Landsman ignora sus protestas. Sin una orden de arresto, para la que se requiere un crimen y una causa probable, no hay ninguna ley que pueda obligar a un hombre a sentarse en una sala de interrogatorios en mitad de la noche. Una de las pequeñas alegrías de la policía norteamericana es que muy pocas personas se niegan a obedecer.

Andrew entra en la sala de interrogatorios grande, con Landsman de pie al otro lado de la puerta en el pasillo del sexto piso, que les ordena a Pellegrini y Edgerton que encuentren el Lincoln.

—Mientras tanto, le tomaré una larga declaración. Le tendré entretenido hasta que descubramos si realmente le embargaron el coche —dice el inspector jefe.

Pellegrini llama a Johnny en persona y le despierta. A pesar de la hora, el inspector le pide al vendedor de coches que se acerque a su oficina y que prepare todos los documentos que tenga relacionados con el Lincoln. Johnny y señora ya están ahí cuando los dos inspectores llegan a Harford Road. El vendedor tiene el registro de la venta y el calendario de pagos, pero nada que indique un embargo. Quizá, sugiere, la compañía de seguros aún no ha mandado la documentación.

—Si lo hubieran embargado, ¿dónde estaría?

—Hay un aparcamiento en Belair Road.

—¿Nos lleva?

John y señora se meten en el Cadillac Brougham y salen del aparcamiento. Los inspectores los siguen en su coche hasta un descampado cercado en el extremo noreste de la ciudad. El coche no está ahí. Tampoco está en el segundo aparcamiento municipal, al este del condado de Baltimore. Y a las tres de la madrugada, cuando los dos inspectores se enteran de que hay una tercera zona de aparcamiento al noreste, cerca de la comisaría de Parkville, se dirigen hacia allí cada vez más seguros de que ninguna grúa se ha llevado la mierda del Lincoln Continental de Andrew y que el bastardo mentiroso se deshizo del coche por su cuenta.

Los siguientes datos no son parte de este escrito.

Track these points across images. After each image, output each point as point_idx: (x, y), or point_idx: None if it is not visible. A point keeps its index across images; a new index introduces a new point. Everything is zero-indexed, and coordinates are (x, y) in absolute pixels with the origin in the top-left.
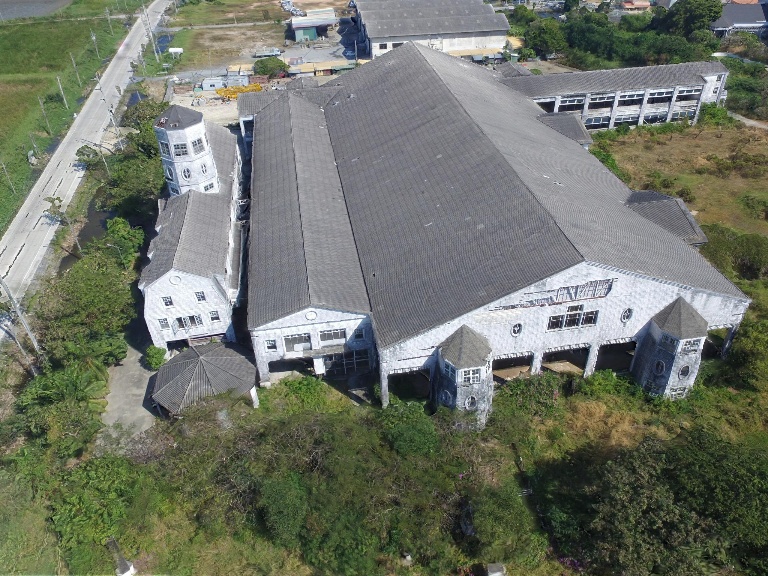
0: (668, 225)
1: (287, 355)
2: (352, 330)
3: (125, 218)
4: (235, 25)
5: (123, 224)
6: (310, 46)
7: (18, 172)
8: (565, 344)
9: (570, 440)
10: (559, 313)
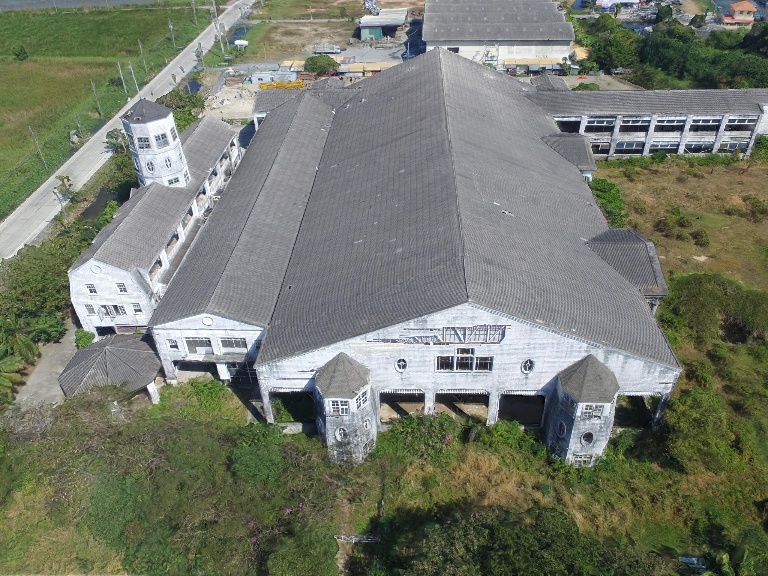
0: (627, 271)
1: (189, 356)
2: (252, 341)
3: (119, 202)
4: (311, 21)
5: (111, 208)
6: (372, 45)
7: (57, 149)
8: (459, 387)
9: (447, 491)
10: (447, 354)
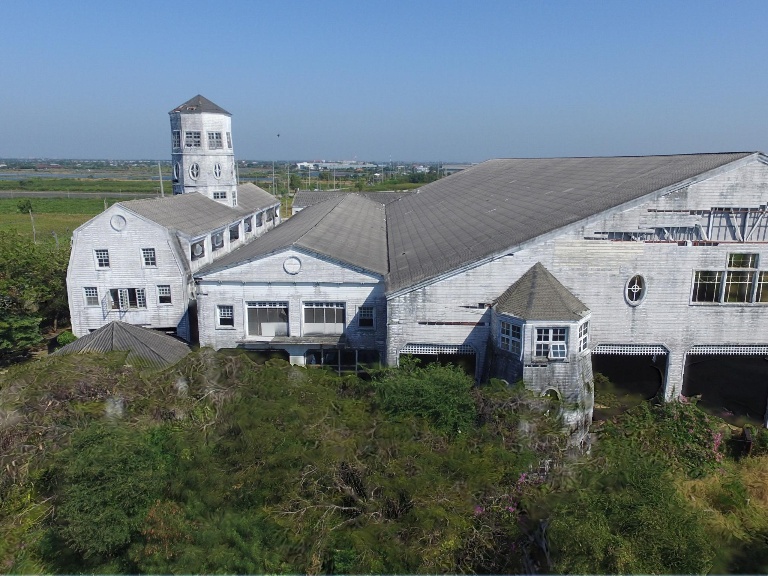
0: None
1: (248, 338)
2: (355, 307)
3: None
4: None
5: None
6: None
7: None
8: (727, 340)
9: (762, 517)
10: (713, 266)
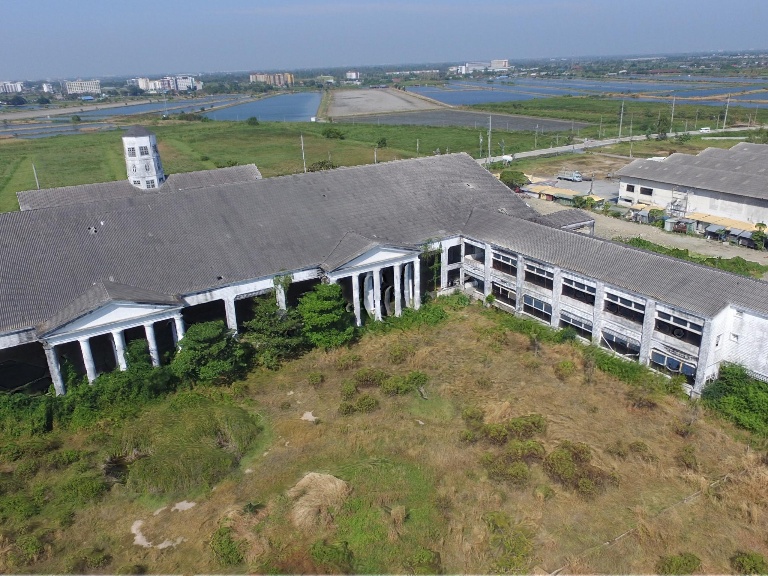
0: (68, 308)
1: None
2: None
3: None
4: (629, 158)
5: None
6: None
7: None
8: None
9: None
10: None
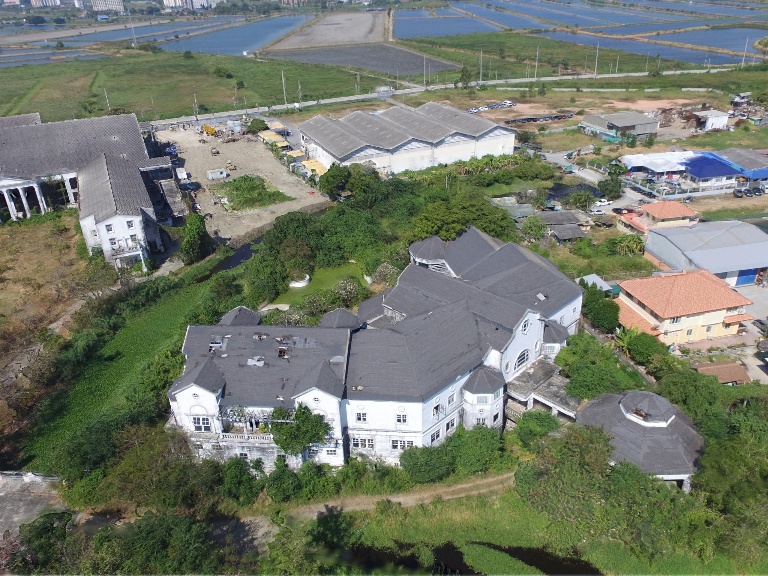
0: None
1: None
2: None
3: None
4: (403, 106)
5: None
6: None
7: None
8: None
9: None
10: None
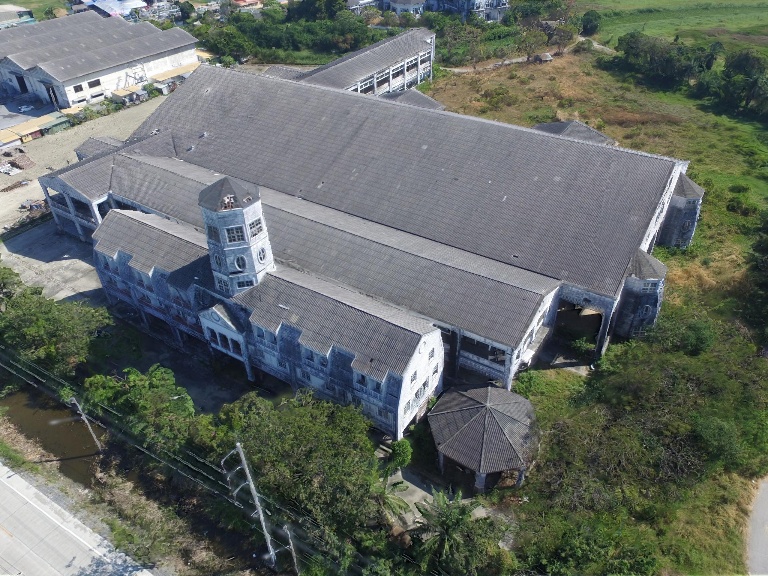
0: (591, 139)
1: (524, 359)
2: None
3: (102, 373)
4: None
5: (132, 375)
6: None
7: None
8: None
9: None
10: None
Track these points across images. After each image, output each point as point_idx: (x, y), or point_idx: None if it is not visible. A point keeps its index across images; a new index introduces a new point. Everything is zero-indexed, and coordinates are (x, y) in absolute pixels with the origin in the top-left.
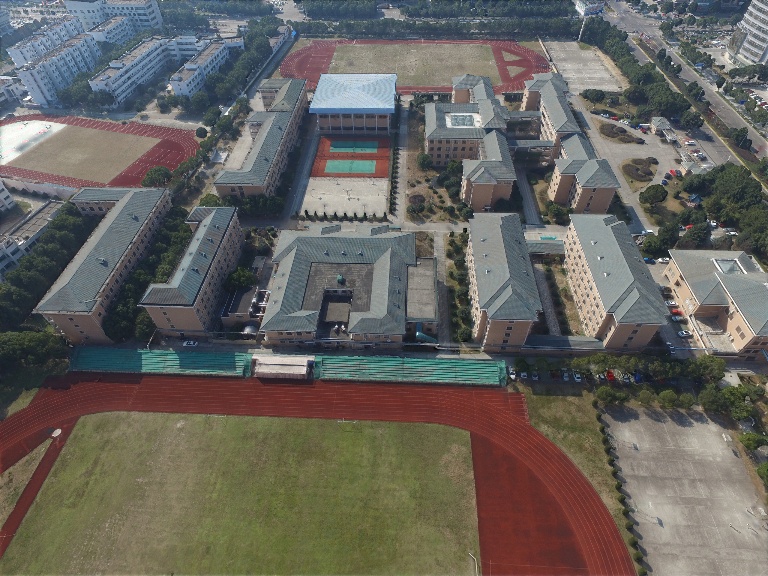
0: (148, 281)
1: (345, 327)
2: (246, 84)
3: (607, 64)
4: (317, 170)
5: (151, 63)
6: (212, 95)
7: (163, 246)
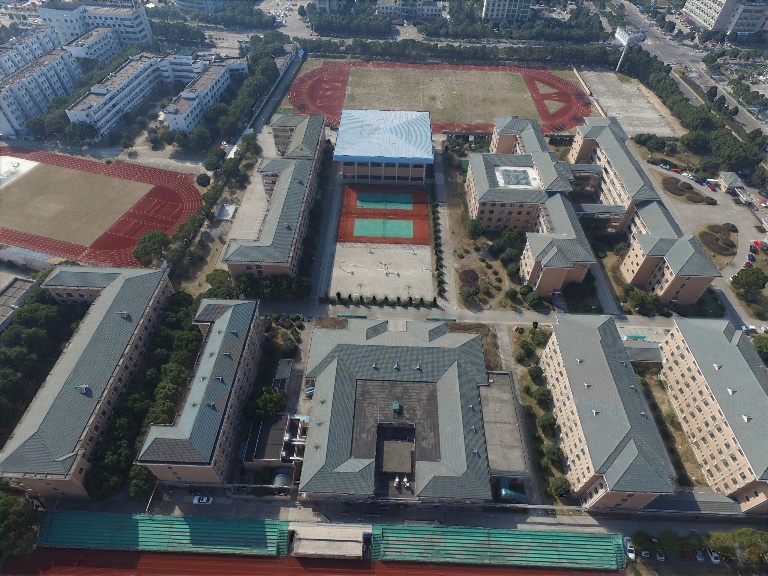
0: (145, 409)
1: (408, 480)
2: (252, 115)
3: (653, 101)
4: (344, 232)
5: (140, 86)
6: (212, 128)
7: (163, 353)
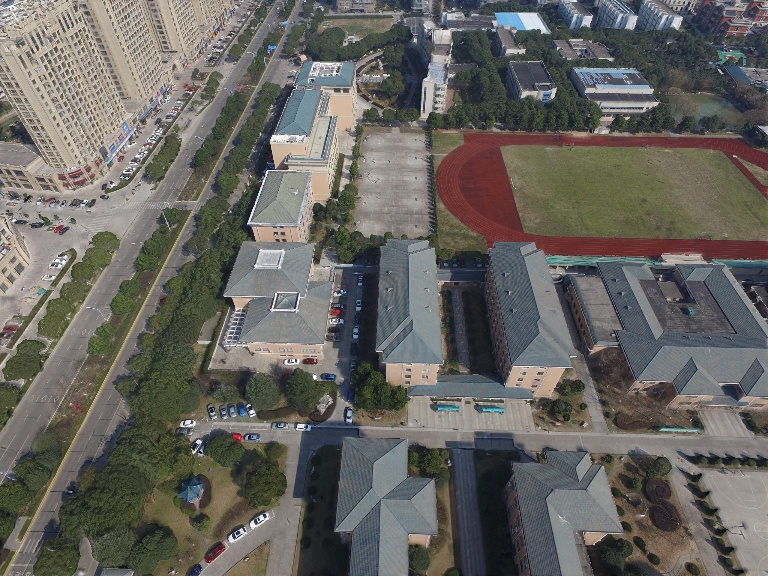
0: None
1: None
2: None
3: None
4: None
5: None
6: None
7: None
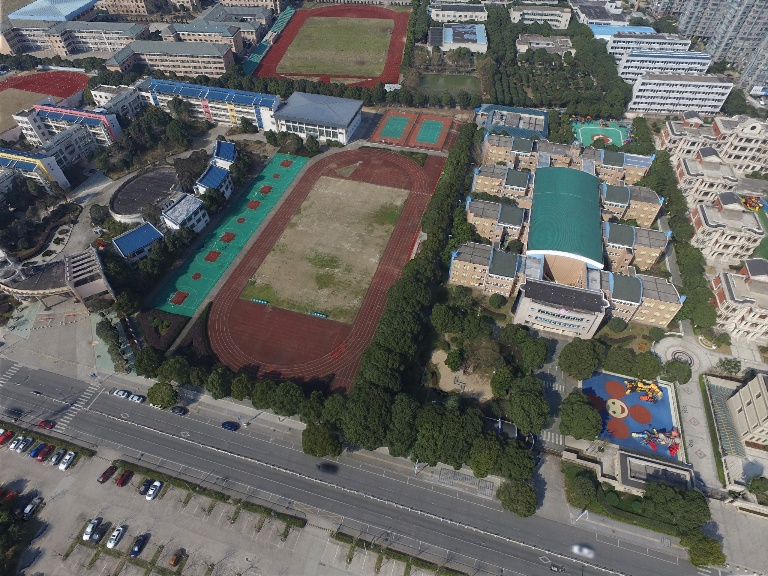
0: None
1: None
2: None
3: None
4: None
5: None
6: None
7: None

El tercer aparcamiento está rodeado por una alambrada de tres me tros. Pellegrini se acerca a un extremo y mira a través de la frontera de metal, hacia la fila de coches al otro lado. Desea que el coche de Andrew no esté allí. Pero el penúltimo coche de la hilera es un Lincoln Continental.

—Ahí está —dice, con decepción en la voz.

—¿Dónde? —pregunta Edgerton.

—Al final de la fila. El de color marrón.

—¿Es el suyo?

—Bueno, es un Lincoln marrón.

Pellegrini observa el aparcamiento en busca de un vigilante o algo parecido a un ser vivo. No necesitan una orden de registro para el coche porque Andrew ha dicho que el coche ya no es suyo. Pero la entrada está asegurada con cadenas y un cerrojo.

—Bueno, pues ya está —dice Pellegrini. El inspector introduce la punta de su zapato Florsheim negro entre las cadenas de metal y trata de deslizarse por la puerta. Dos enormes dóbermans corren desde el otro lado del aparcamiento, entre ladridos y gruñidos, mostrándole los dientes. Pellegrini da marcha atrás.